Becky Pepper-Jackson: Supreme Court rules West Virginia trans girl can continue playing sports amid state ban challenge

The U.S. Supreme Court has ruled that a 12-year-old transgender girl in West Virginia can continue to participate in school sports that match her gender, marking the first time the nation’s high court has weighed in on the campaign. national legislation to prevent young trans people from joining school sports.

On April 6, the Supreme Court voted 7-2 to reject the state’s attempt to enforce its ban and bar Becky Pepper-Jackson from playing on her college track team — at least for the moment.

State Attorney General Patrick Morrissey had asked the court for an emergency motion that would allow the state to enforce its ban; the United States Court of Appeals for the Fourth Circuit blocked that effort, prompting an appeal to the nine-member Supreme Court panel.

Two of the court’s conservative justices, Samuel Alito and Clarence Thomas, said they would have sided with West Virginia.

State law appears to deny trans, non-binary, and intersex people entirely, saying gender is “based solely on the reproductive biology and genetics of the individual at birth.” It determines that a female is a person “whose biological sex was determined at birth to be female”.

Becky’s mother, Heather Jackson, said in court documents that Becky “is receiving puberty-delaying therapy and estrogen hormone therapy, so has not (and will not) experience endogenous puberty.”

“I am not a boy,” Becky wrote in a court statement last year. “I don’t want to run with the boys when there’s a girls’ team and I shouldn’t have to run with the boys when there’s a girls’ team. Running with girls means a lot to me because I’m a girl, and I should be treated like a girl, like all my friends who are girls.

A 2021 photo provided by the American Civil Liberties Union shows Becky Pepper-Jackson of West Virginia, among more than a dozen states seeking to ban trans women and girls from school sports that match their gender.

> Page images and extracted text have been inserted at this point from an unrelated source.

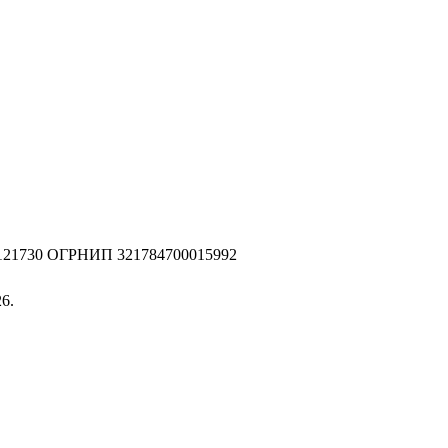
2121730 ОГРНИП 321784700015992
6.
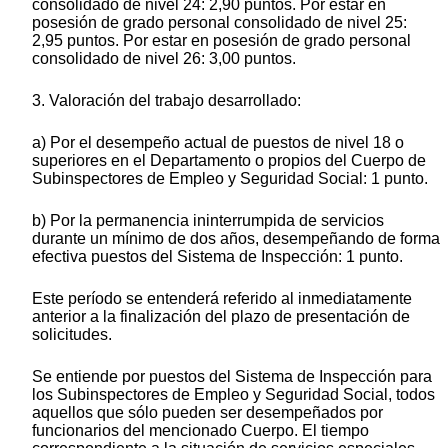
consolidado de nivel 24: 2,90 puntos. Por estar en
posesión de grado personal consolidado de nivel 25:
2,95 puntos. Por estar en posesión de grado personal
consolidado de nivel 26: 3,00 puntos.
3. Valoración del trabajo desarrollado:
a) Por el desempeño actual de puestos de nivel 18 o
superiores en el Departamento o propios del Cuerpo de
Subinspectores de Empleo y Seguridad Social: 1 punto.
b) Por la permanencia ininterrumpida de servicios
durante un mínimo de dos años, desempeñando de forma
efectiva puestos del Sistema de Inspección: 1 punto.
Este período se entenderá referido al inmediatamente
anterior a la finalización del plazo de presentación de
solicitudes.
Se entiende por puestos del Sistema de Inspección para
los Subinspectores de Empleo y Seguridad Social, todos
aquellos que sólo pueden ser desempeñados por
funcionarios del mencionado Cuerpo. El tiempo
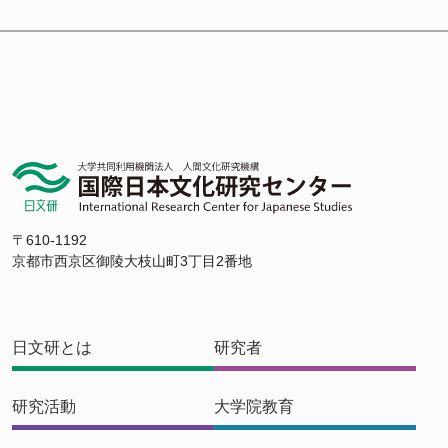
〒610-1192
京都市西京区御陵大枝山町3丁目2番地
日文研とは
研究者
研究活動
大学院教育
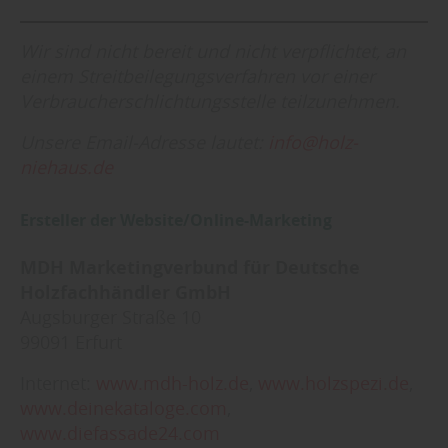
Wir sind nicht bereit und nicht verpflichtet, an
einem Streitbeilegungsverfahren vor einer
Verbraucherschlichtungsstelle teilzunehmen.
Unsere Email-Adresse lautet:
info@holz-
niehaus.de
Ersteller der Website/Online-Marketing
MDH Marketingverbund für Deutsche
Holzfachhändler GmbH
Augsburger Straße 10
99091 Erfurt
Internet:
www.mdh-holz.de
,
www.holzspezi.de
,
www.deinekataloge.com
,
www.diefassade24.com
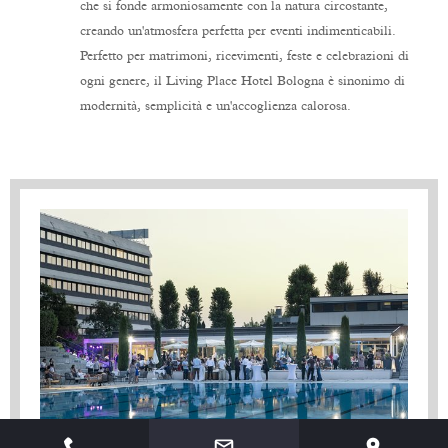
che si fonde armoniosamente con la natura circostante,
creando un'atmosfera perfetta per eventi indimenticabili.
Perfetto per matrimoni, ricevimenti, feste e celebrazioni di
ogni genere, il
Living Place Hotel Bologna
è sinonimo di
modernità, semplicità e un'accoglienza calorosa
.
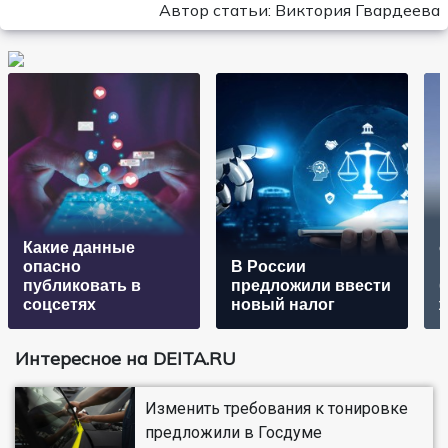
Автор статьи: Виктория Гвардеева
В
Какие данные
опасно
В России
р
публиковать в
предложили ввести
соцсетях
новый налог
Интересное на DEITA.RU
Изменить требования к тонировке
предложили в Госдуме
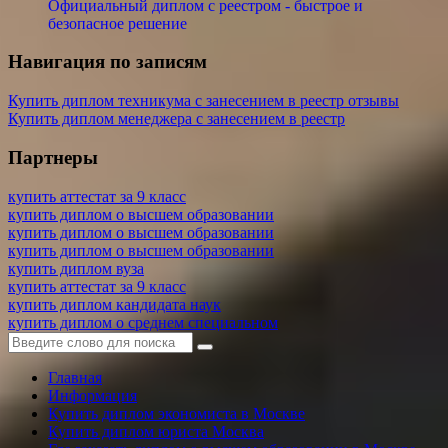
Официальный диплом с реестром - быстрое и
безопасное решение
Навигация по записям
Купить диплом техникума с занесением в реестр отзывы
Купить диплом менеджера с занесением в реестр
Партнеры
купить аттестат за 9 класс
купить диплом о высшем образовании
купить диплом о высшем образовании
купить диплом о высшем образовании
купить диплом вуза
купить аттестат за 9 класс
купить диплом кандидата наук
купить диплом о среднем специальном
Главная
Информация
Купить диплом экономиста в Москве
Купить диплом юриста Москва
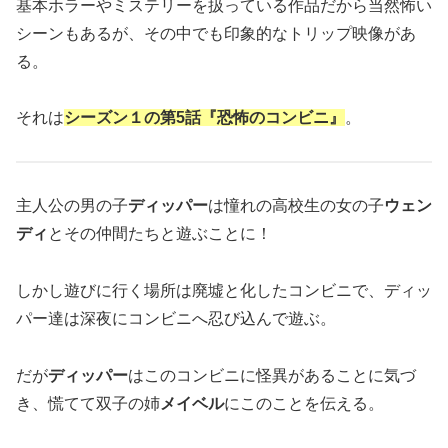
基本ホラーやミステリーを扱っている作品だから当然怖い
シーンもあるが、その中でも印象的なトリップ映像があ
る。
それは
シーズン１の第5話『恐怖のコンビニ』
。
主人公の男の子
ディッパー
は憧れの高校生の女の子
ウェン
ディ
とその仲間たちと遊ぶことに！
しかし遊びに行く場所は廃墟と化したコンビニで、ディッ
パー達は深夜にコンビニへ忍び込んで遊ぶ。
だが
ディッパー
はこのコンビニに怪異があることに気づ
き、慌てて双子の姉
メイベル
にこのことを伝える。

(ACLU/AFP via Getty Images)

A legal team, including the American Civil Liberties Union and Lambda Legal, said the state law violates the 14th Amendment to the Constitution and Title IX of the Education Amendments Act of 1972, which prohibits gender discrimination in education.

Becky’s coaches and teammates have also “welcomed her participation” and Becky considers them a “second family”, according to court briefings.

“Although she regularly finishes near the back of the pack, she loves to play, have fun with her friends and do her best,” according to a filing from the family’s legal team.

State attorneys argued that if the law is not allowed to be enforced, “sex-segregated sports as traditionally understood will be functionally illegal in public schools and universities in West Virginia.” .

At least 20 states now ban trans athletes from joining sports that match their gender, after Kansas lawmakers voted to overturn the governor’s veto of legislation banning trans women and girls from participating in school sports, joining a wave of discriminatory legislation across the US targeting LGBT+ Americans.

Anti-trans legislation and rhetoric have consumed state legislatures, right-wing media, this year’s Conservative Political Action Conference, or CPAC, and, increasingly, members of Congress, where lawmakers in Washington DC is considering national bills that mirror proposals dominating state capitals.

A bill in the House of Representatives would impose nationwide restrictions on trans athletes of all ages by changing federal civil rights laws.

States are also increasingly advancing legislation and policies aimed at restricting or eliminating access to medically necessary and potentially life-saving medical care and other support systems for trans youth.

At least 10 states have enacted laws or policies banning gender-affirming care for trans youth, and more than a dozen more are considering similar measures. According to the Human Rights Campaign, more than half of all trans youth in the United States between the ages of 13 and 17 are at risk of losing access to age-appropriate, medically necessary health care.